We're three sisters who love gardening, plants and even the science of horticulture but we're not all experts. We'd love everyone even remotely interested in their gardens to be part of our blogsite.

4 replies on “Colour – symphony or screech?”

Enjoyed reading your blog, as always and lovely to get a few glimpses of the Normandy garden which is always fabulous. The yellow ligularia (whatever that is!) at least highlighted all the colour contrasting that WAS satisfying to your flowery souls so it didn’t grow in vain. Hope the biblical rainstorms and howling gales didn’t wreak too much havoc.

Lovely to hear from you, Yve. The gales and rainstorms did certainly flatten things somewhat but of course one has to admit that the ground really needed the rain!
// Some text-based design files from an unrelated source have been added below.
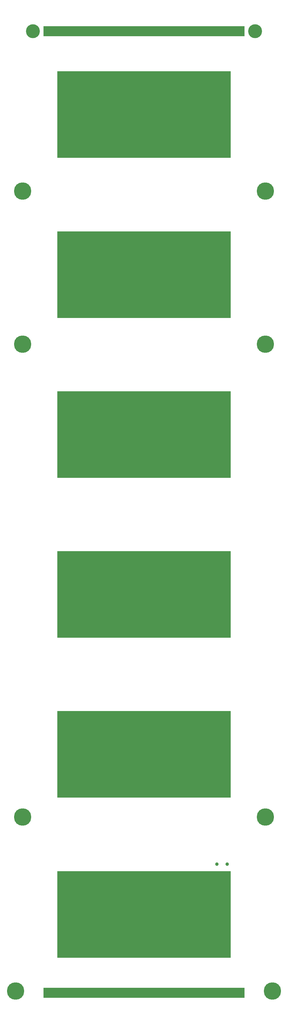
<source format=gbl>
G75*
G70*
%OFA0B0*%
%FSLAX24Y24*%
%IPPOS*%
%LPD*%
%AMOC8*
5,1,8,0,0,1.08239X$1,22.5*
%
%ADD10R,1.9685X0.9843*%
%ADD11R,2.2835X0.1181*%
%ADD12C,0.1969*%
%ADD13C,0.1575*%
%ADD14C,0.0396*%
%ADD15C,0.0500*%
D10*
X016479Y010141D03*
X016479Y028251D03*
X016479Y046361D03*
X016479Y064471D03*
X016479Y082582D03*
X016479Y100692D03*
D11*
X016479Y110141D03*
X016479Y001282D03*
D12*
X001912Y001479D03*
X002700Y021164D03*
X002700Y074708D03*
X002700Y092030D03*
X030259Y092030D03*
X030259Y074708D03*
X030259Y021164D03*
X031046Y001479D03*
D13*
X029078Y110141D03*
X003881Y110141D03*
D14*
X005456Y110141D03*
X008999Y104235D03*
X008999Y100692D03*
X008999Y097149D03*
X008999Y086125D03*
X008999Y082582D03*
X008999Y079038D03*
X008999Y068015D03*
X008999Y064471D03*
X008999Y060928D03*
X008999Y049904D03*
X008999Y046361D03*
X008999Y042818D03*
X008999Y031794D03*
X008999Y028251D03*
X007424Y023920D03*
X008999Y013684D03*
X008999Y010141D03*
X008999Y006597D03*
X012463Y001282D03*
X012936Y006597D03*
X012936Y010141D03*
X012936Y013684D03*
X012936Y024708D03*
X012936Y028251D03*
X012936Y031794D03*
X012936Y042818D03*
X012936Y046361D03*
X012936Y049904D03*
X012936Y060928D03*
X012936Y064471D03*
X012936Y068015D03*
X012936Y079038D03*
X012936Y082582D03*
X012936Y086125D03*
X012936Y097149D03*
X012936Y100692D03*
X012936Y104235D03*
X012463Y110141D03*
X015849Y101440D03*
X015849Y100259D03*
X017030Y100259D03*
X017030Y101440D03*
X020023Y100692D03*
X020023Y097149D03*
X020023Y104235D03*
X023960Y104235D03*
X023960Y100692D03*
X023960Y097149D03*
X023960Y086125D03*
X023960Y082582D03*
X023960Y079038D03*
X023960Y068015D03*
X023960Y064471D03*
X023960Y060928D03*
X023960Y049904D03*
X023960Y046361D03*
X023960Y042818D03*
X023960Y031794D03*
X023960Y028251D03*
X023960Y024708D03*
X024747Y015849D03*
X024747Y014668D03*
X025928Y014668D03*
X025928Y015849D03*
X023960Y013684D03*
X023960Y010141D03*
X023960Y006597D03*
X027503Y001282D03*
X020023Y006597D03*
X020023Y010141D03*
X020023Y013684D03*
X020023Y024708D03*
X020023Y028251D03*
X020023Y031794D03*
X020023Y042818D03*
X020023Y046361D03*
X020023Y049904D03*
X020023Y060928D03*
X020023Y064471D03*
X020023Y068015D03*
X020023Y079038D03*
X020023Y082582D03*
X020023Y086125D03*
X027503Y110141D03*
X005456Y001282D03*
D15*
X012463Y001282D01*
X016479Y001282D01*
X027503Y001282D01*
X027503Y110141D02*
X016479Y110141D01*
X012463Y110141D01*
X005456Y110141D01*
M02*

</source>
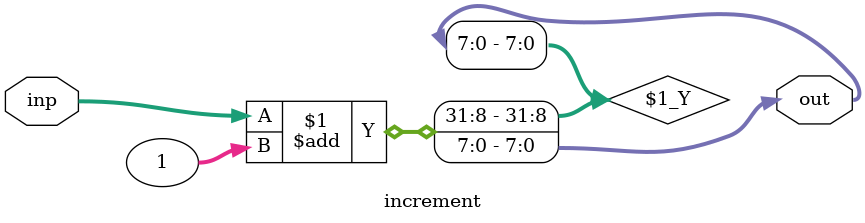
<source format=v>
module increment(
    inp, 
    out
);
    // address widht
    parameter addr_width = 8;

    //input output declaration 
    input [addr_width-1:0] inp;
    output [addr_width-1:0] out;

    // Logic 
    assign out = inp + 1;
    
endmodule

</source>
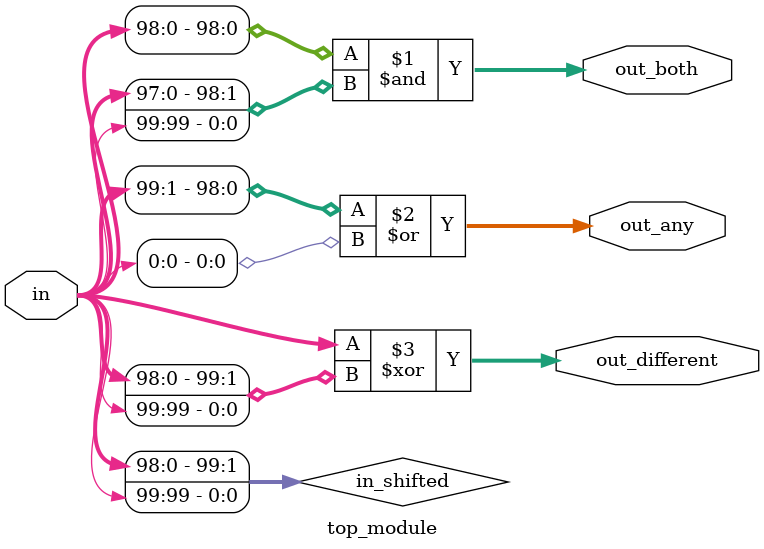
<source format=sv>
module top_module (
	input [99:0] in,
	output [98:0] out_both,
	output [99:1] out_any,
	output [99:0] out_different
);

	// Declare intermediate signal
	wire [99:0] in_shifted;

	// Create the shifted input
	assign in_shifted = {in[98:0], in[99]};

	// Compute out_both
	assign out_both = in[98:0] & in_shifted[98:0];

	// Compute out_any
	assign out_any = in[1:99] | in[0];

	// Compute out_different
	assign out_different = in ^ in_shifted;

endmodule

</source>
I’ve never been able to grow scented honeysuckle successfully in my Shropshire. The latest one planted on spring this year at the front of the house against a south facing wall looked thrived for the first few months but then list most of its leaves and looks dreadful. This is despite mulching, regular watering and feeding. What am I doing wrong? Roses in the same location are thriving. Help!
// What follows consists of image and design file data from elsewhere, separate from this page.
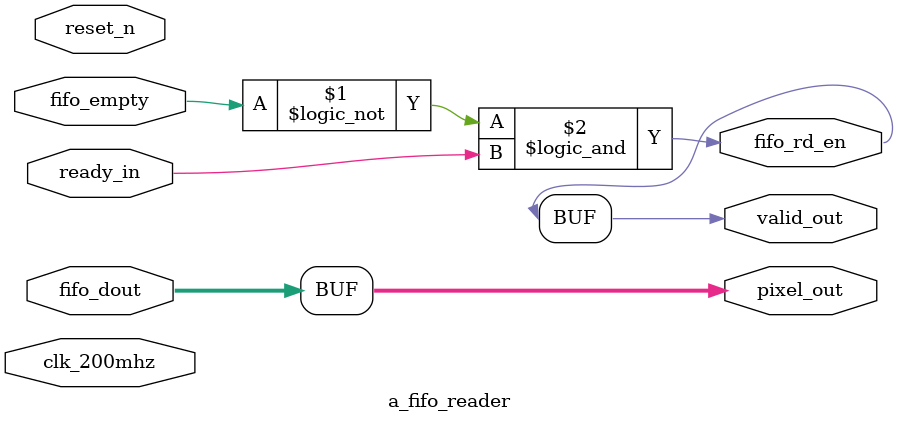
<source format=v>
module a_fifo_reader (
  input  wire clk_200mhz,
  input  wire reset_n,
  // Async FIFO Interface
  input  wire [7:0] fifo_dout,
  input  wire fifo_empty,
  output wire fifo_rd_en,
  // Sobel Interface
  //output reg  [7:0] pixel_out,
  //output reg  valid_out,
  output wire  [7:0] pixel_out,
  output wire  valid_out,
  input  wire ready_in  // From Sobel (backpressure)
);

  // Read when FIFO is not empty and Sobel is ready
  assign fifo_rd_en = !fifo_empty && ready_in;

// /*
  assign valid_out = fifo_rd_en; // Assert valid when reading
  assign pixel_out = fifo_dout;
// */

 /*
   always @(posedge clk_200mhz or negedge reset_n) begin
     if (!reset_n) begin
       pixel_out <= 0;
       valid_out <= 0;
     end else begin
       valid_out <= fifo_rd_en; // Assert valid when reading
       pixel_out <= fifo_rd_en ? fifo_dout : 0;
     end
   end
 */

endmodule
</source>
Hi Jane, Elaine here. Hmmm well, I think it might be that you’re being too nice to it! Honeysuckles are basically woodland plants that are happiest in semi-shade, where they can scramble up and have just their flower-heads in the sun but their roots shaded. I did have a honeysuckle in a prime hot spot years ago, but it was a miserable magnet for aphids, some kind of sooty mould and powdery mildew, no matter how much I fed and watered the thing. If you’re willing to have another bash at it, try planting it somewhere a bit shadier, and think ‘woodland’ – dampish but not soggy, rich soil which includes leaf-mould, and a chance for it to reach the sunshine if it chooses to get going. Good luck!